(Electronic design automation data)
══════════════════════════════

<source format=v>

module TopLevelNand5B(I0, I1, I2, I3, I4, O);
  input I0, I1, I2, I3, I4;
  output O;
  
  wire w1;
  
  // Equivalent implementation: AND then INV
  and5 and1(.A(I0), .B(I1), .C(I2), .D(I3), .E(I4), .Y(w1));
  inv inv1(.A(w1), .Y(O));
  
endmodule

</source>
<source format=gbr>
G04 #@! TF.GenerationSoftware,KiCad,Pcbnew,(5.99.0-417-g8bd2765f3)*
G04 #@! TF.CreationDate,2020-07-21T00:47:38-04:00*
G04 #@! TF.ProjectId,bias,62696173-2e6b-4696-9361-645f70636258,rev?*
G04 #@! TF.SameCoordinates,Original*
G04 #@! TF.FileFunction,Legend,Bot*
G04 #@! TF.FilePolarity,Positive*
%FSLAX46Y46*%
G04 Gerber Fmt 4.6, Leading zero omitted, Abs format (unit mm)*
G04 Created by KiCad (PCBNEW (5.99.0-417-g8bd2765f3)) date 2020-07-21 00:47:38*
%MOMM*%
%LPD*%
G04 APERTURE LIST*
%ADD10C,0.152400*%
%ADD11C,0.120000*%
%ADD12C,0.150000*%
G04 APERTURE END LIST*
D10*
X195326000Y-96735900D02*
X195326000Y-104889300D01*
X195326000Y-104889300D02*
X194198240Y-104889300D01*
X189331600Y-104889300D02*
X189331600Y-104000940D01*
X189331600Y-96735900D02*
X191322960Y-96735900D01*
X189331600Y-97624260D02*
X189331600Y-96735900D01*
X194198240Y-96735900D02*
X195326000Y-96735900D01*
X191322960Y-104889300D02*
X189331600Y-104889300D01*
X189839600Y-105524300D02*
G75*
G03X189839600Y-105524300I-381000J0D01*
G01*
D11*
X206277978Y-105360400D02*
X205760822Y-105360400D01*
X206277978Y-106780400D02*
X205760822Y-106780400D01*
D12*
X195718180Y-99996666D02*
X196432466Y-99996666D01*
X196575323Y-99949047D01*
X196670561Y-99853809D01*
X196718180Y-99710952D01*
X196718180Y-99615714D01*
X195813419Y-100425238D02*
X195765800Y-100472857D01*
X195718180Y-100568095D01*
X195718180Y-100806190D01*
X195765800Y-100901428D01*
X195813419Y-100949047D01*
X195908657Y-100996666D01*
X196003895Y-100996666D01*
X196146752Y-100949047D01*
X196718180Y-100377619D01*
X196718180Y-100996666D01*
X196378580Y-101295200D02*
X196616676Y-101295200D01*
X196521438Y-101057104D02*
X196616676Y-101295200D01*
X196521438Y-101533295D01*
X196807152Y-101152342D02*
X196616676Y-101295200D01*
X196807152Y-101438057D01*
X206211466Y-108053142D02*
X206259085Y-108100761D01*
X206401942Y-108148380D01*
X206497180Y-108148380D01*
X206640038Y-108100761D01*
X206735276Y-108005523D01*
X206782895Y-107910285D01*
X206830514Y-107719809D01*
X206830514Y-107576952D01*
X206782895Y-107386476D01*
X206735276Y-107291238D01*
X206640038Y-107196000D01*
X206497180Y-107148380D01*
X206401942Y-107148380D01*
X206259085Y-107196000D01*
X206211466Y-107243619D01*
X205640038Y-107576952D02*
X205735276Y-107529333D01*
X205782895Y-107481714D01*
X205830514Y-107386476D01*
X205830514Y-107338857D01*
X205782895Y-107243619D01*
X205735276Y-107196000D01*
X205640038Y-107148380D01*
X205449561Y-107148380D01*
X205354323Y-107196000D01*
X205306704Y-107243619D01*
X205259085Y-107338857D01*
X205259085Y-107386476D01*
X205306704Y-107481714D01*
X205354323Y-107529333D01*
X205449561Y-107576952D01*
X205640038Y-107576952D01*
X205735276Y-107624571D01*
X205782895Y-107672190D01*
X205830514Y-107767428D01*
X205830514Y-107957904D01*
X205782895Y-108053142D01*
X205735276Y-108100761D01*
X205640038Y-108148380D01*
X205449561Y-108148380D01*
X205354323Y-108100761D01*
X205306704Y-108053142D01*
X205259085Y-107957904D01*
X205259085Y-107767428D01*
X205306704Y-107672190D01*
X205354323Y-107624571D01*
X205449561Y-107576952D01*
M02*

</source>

══════════════════════════════

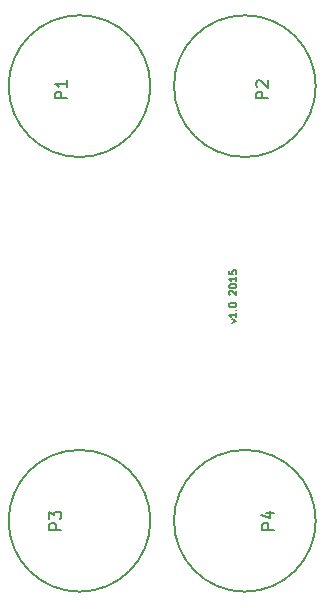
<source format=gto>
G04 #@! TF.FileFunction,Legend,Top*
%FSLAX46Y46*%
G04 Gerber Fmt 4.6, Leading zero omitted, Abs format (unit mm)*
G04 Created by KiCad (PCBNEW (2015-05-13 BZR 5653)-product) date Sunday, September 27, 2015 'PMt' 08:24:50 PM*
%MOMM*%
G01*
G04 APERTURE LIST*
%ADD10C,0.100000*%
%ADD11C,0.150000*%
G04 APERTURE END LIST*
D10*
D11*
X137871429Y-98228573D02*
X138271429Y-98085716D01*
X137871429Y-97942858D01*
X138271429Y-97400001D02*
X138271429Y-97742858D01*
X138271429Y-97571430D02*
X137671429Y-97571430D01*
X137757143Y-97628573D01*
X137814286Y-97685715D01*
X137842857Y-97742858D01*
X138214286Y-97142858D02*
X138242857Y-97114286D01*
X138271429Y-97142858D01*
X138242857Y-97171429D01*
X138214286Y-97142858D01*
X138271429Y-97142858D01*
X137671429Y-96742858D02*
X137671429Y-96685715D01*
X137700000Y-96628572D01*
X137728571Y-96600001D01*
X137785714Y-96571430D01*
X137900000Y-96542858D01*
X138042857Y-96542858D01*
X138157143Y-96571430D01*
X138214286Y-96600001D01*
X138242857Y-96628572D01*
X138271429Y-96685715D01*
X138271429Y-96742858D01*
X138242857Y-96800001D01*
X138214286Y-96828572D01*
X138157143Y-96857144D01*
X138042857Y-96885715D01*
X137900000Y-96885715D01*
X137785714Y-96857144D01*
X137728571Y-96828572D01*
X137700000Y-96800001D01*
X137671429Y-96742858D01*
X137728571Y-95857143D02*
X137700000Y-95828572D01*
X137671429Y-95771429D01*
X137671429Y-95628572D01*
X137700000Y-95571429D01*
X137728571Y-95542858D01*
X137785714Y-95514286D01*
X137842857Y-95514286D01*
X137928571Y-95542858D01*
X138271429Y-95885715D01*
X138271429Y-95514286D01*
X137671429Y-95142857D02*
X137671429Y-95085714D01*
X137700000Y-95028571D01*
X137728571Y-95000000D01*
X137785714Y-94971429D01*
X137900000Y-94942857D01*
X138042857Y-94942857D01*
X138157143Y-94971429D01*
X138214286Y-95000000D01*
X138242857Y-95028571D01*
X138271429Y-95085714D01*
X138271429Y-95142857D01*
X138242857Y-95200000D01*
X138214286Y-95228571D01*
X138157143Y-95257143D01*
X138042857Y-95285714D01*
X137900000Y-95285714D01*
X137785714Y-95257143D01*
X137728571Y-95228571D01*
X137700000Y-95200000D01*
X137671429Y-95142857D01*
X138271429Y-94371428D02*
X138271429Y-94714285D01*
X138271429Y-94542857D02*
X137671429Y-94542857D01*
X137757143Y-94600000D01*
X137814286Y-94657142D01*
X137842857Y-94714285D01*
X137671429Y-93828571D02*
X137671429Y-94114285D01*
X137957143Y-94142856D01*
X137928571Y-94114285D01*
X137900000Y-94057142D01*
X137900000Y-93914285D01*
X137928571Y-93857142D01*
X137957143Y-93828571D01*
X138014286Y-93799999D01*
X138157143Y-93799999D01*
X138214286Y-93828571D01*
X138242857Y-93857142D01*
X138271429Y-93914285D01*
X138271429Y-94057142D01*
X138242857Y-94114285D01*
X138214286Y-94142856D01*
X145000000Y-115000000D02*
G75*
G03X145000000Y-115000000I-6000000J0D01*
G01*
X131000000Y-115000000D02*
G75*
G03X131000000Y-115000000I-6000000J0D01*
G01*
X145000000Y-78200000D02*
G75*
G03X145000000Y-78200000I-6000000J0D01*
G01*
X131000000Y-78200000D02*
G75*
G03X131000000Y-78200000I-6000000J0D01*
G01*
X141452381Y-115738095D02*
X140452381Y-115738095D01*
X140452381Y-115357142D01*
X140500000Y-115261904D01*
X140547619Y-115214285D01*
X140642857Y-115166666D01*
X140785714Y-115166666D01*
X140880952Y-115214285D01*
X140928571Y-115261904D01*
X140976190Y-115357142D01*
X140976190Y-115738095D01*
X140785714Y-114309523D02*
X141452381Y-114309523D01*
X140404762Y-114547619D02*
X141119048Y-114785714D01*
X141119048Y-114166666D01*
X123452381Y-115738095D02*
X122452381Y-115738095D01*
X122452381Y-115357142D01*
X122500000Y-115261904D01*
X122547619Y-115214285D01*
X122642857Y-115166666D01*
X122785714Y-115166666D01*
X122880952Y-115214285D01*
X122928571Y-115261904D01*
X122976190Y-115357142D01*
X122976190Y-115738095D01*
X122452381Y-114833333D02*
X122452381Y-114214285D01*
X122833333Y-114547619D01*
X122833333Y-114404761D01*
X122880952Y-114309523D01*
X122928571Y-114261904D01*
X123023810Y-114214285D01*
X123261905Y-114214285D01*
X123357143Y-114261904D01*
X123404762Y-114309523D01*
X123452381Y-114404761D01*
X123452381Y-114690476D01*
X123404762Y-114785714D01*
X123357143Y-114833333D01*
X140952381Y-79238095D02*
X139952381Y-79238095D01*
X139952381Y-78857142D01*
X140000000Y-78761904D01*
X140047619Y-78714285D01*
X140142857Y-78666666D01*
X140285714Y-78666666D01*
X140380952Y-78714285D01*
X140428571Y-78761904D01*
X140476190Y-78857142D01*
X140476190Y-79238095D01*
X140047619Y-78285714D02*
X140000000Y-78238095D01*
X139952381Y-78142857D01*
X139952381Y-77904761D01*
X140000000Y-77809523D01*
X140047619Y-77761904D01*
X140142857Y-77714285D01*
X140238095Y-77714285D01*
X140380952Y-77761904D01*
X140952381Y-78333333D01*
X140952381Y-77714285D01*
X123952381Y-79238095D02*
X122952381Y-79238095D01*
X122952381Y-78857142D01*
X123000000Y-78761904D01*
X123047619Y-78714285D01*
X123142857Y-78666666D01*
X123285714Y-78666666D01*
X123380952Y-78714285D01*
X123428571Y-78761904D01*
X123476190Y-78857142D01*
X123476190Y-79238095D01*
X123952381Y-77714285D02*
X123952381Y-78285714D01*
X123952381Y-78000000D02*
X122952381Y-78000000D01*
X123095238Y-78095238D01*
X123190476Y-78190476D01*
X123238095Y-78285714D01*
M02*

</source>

══════════════════════════════

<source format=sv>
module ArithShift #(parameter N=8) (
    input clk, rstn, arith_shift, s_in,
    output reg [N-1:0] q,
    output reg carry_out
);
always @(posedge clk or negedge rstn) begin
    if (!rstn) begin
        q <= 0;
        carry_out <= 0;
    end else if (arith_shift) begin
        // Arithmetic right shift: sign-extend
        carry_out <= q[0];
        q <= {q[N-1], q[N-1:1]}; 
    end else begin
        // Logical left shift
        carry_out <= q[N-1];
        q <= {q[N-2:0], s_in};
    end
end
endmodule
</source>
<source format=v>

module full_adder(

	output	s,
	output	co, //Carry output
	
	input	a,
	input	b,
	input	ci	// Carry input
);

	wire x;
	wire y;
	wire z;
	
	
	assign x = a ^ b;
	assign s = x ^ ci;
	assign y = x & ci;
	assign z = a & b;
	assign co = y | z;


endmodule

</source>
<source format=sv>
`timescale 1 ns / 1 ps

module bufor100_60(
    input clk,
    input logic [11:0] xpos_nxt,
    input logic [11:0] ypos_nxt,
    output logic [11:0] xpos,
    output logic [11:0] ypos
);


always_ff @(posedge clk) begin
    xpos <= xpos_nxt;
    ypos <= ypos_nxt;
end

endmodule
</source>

══════════════════════════════

TASK TO CARRY OUT:
Look above for the line with "X137671429Y-93828571D02*" and the line with "X122952381Y-79238095D01*". Retype those two lines and every line between them exactly, adding nothing.

SOLUTION FOR THIS EXERCISE:
X137671429Y-93828571D02*
X137671429Y-94114285D01*
X137957143Y-94142856D01*
X137928571Y-94114285D01*
X137900000Y-94057142D01*
X137900000Y-93914285D01*
X137928571Y-93857142D01*
X137957143Y-93828571D01*
X138014286Y-93799999D01*
X138157143Y-93799999D01*
X138214286Y-93828571D01*
X138242857Y-93857142D01*
X138271429Y-93914285D01*
X138271429Y-94057142D01*
X138242857Y-94114285D01*
X138214286Y-94142856D01*
X145000000Y-115000000D02*
G75*
G03X145000000Y-115000000I-6000000J0D01*
G01*
X131000000Y-115000000D02*
G75*
G03X131000000Y-115000000I-6000000J0D01*
G01*
X145000000Y-78200000D02*
G75*
G03X145000000Y-78200000I-6000000J0D01*
G01*
X131000000Y-78200000D02*
G75*
G03X131000000Y-78200000I-6000000J0D01*
G01*
X141452381Y-115738095D02*
X140452381Y-115738095D01*
X140452381Y-115357142D01*
X140500000Y-115261904D01*
X140547619Y-115214285D01*
X140642857Y-115166666D01*
X140785714Y-115166666D01*
X140880952Y-115214285D01*
X140928571Y-115261904D01*
X140976190Y-115357142D01*
X140976190Y-115738095D01*
X140785714Y-114309523D02*
X141452381Y-114309523D01*
X140404762Y-114547619D02*
X141119048Y-114785714D01*
X141119048Y-114166666D01*
X123452381Y-115738095D02*
X122452381Y-115738095D01*
X122452381Y-115357142D01*
X122500000Y-115261904D01*
X122547619Y-115214285D01*
X122642857Y-115166666D01*
X122785714Y-115166666D01*
X122880952Y-115214285D01*
X122928571Y-115261904D01*
X122976190Y-115357142D01*
X122976190Y-115738095D01*
X122452381Y-114833333D02*
X122452381Y-114214285D01*
X122833333Y-114547619D01*
X122833333Y-114404761D01*
X122880952Y-114309523D01*
X122928571Y-114261904D01*
X123023810Y-114214285D01*
X123261905Y-114214285D01*
X123357143Y-114261904D01*
X123404762Y-114309523D01*
X123452381Y-114404761D01*
X123452381Y-114690476D01*
X123404762Y-114785714D01*
X123357143Y-114833333D01*
X140952381Y-79238095D02*
X139952381Y-79238095D01*
X139952381Y-78857142D01*
X140000000Y-78761904D01*
X140047619Y-78714285D01*
X140142857Y-78666666D01*
X140285714Y-78666666D01*
X140380952Y-78714285D01*
X140428571Y-78761904D01*
X140476190Y-78857142D01*
X140476190Y-79238095D01*
X140047619Y-78285714D02*
X140000000Y-78238095D01*
X139952381Y-78142857D01*
X139952381Y-77904761D01*
X140000000Y-77809523D01*
X140047619Y-77761904D01*
X140142857Y-77714285D01*
X140238095Y-77714285D01*
X140380952Y-77761904D01*
X140952381Y-78333333D01*
X140952381Y-77714285D01*
X123952381Y-79238095D02*
X122952381Y-79238095D01*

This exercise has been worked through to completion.